- _Requests_:
#1 Transcribe the description of the sMAP Python library from "This is useful" to "reading is available.".
#2 Go on with the description of the sMAP Python library, starting after its last sentence.

Skip to main content
Join the official 2019 Python Developers SurveyStart the survey!

Interface to sMAP

Project description

CFEI sMAP Python Library
===========

This is a Python 3 library to interface to [sMAP] archivers.
It uses the [asyncio] framework to connect to the archiver, and it returns [pandas] data-frames and time-series.

Documentation available at https://sdu-cfei.github.io/cfei-smap/


Features
----

* **Fetching historical data**.
The user specifies a time interval and a query, and the library returns all time-series that satisfy the query.

The user can also request a single time-series.
In that case, all resulting time-series will be intertwined to generate a single one.
This is useful when time-series are split in multiple streams, e.g., in case of gateway jumps.

* **Subscribing to real-time data**.
The user specifies a query and a callback, and the library will call the callback whenever a new reading is available.

Since the library supports IO concurrency, the application can perform other operations, while waiting for new data.

* **Posting data**.
The users specifies a set of readings, a source name, a path and a UUID.

- _Information shown_:
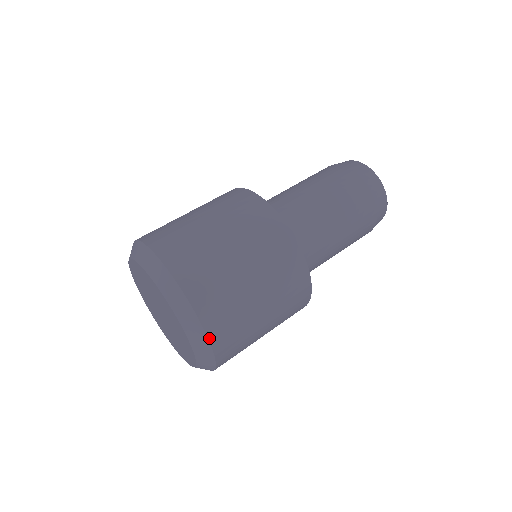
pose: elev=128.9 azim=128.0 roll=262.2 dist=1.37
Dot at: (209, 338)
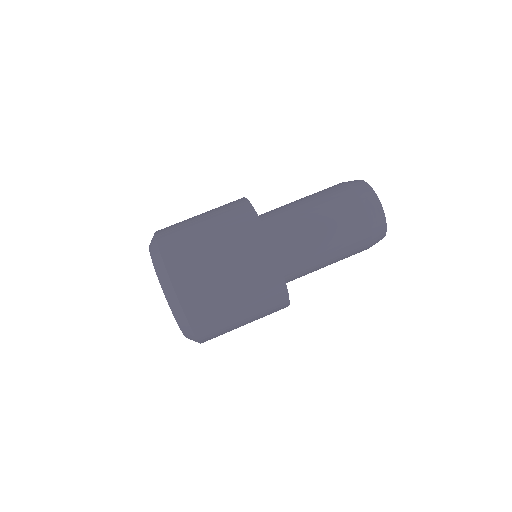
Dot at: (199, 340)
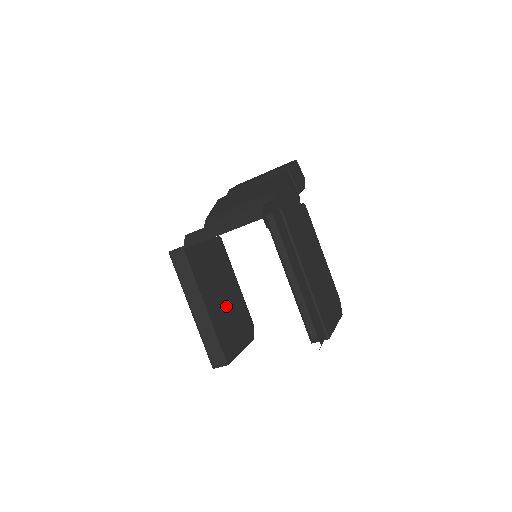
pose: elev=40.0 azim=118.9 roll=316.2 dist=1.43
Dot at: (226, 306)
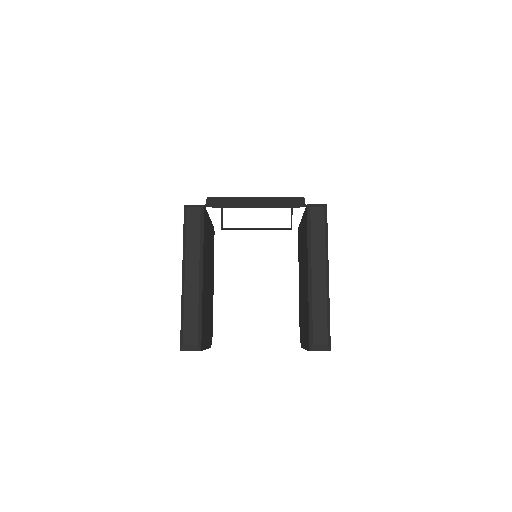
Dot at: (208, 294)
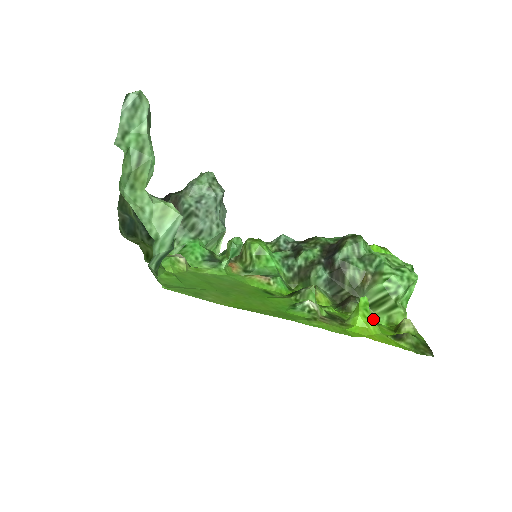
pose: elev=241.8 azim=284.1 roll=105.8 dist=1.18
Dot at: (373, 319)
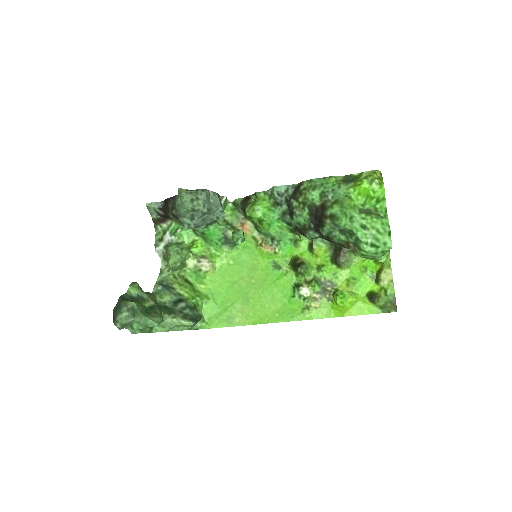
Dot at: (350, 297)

- _Final results_:
#1
This is useful when time-series are split in multiple streams, e.g., in case of gateway jumps.

* **Subscribing to real-time data**.
The user specifies a query and a callback, and the library will call the callback whenever a new reading is available.

#2
It can optionally specify properties and metadata.

A simpler interface is available when posting data to existing streams.
The user specifies only UUIDs and readings, and the library will transparently retrieve and cache source names and paths.

* **Concurrent requests**.
The user can instantiate multiple concurrent requests to the sMAP archiver, the library (or, better, the asyncio framework) will execute them in parallel.

A parameter defines how many concurrent requests to execute (default: 10) to not overload the sMAP archiver.
Any further request will be transparently enqueued and executed as soon as a slot is free.

* **Local caching**.
Readings can be cached on the local machine.
The library can detect when the requested time interval (or larger) is available locally.
This saves execution time, network traffic and server load.
If the cache does not correspond to the user's query, it is invalidated and data is automatically fetched from the server.

*Note*: the library cannot detect when readings were replaced/added on the server.
Cache should be used only for immutable historical data, not for data that can change.

* **Command line tool**.
The tool can be used to quickly plot single time-series data, or to export to CSV files.


Installation
----

The library is available as three different packages:

- Debian package, usable on Debian/Ubuntu and derivatives (anything that uses `apt`/`apt-get`).
Install it with the following command (possibly prepended with `sudo`).

dpkg -i /path/to/python3-cfei-smap_1.2.0-1_all.deb

- Python wheel package, usable on Windows and almost every system with a Python 3 distribution.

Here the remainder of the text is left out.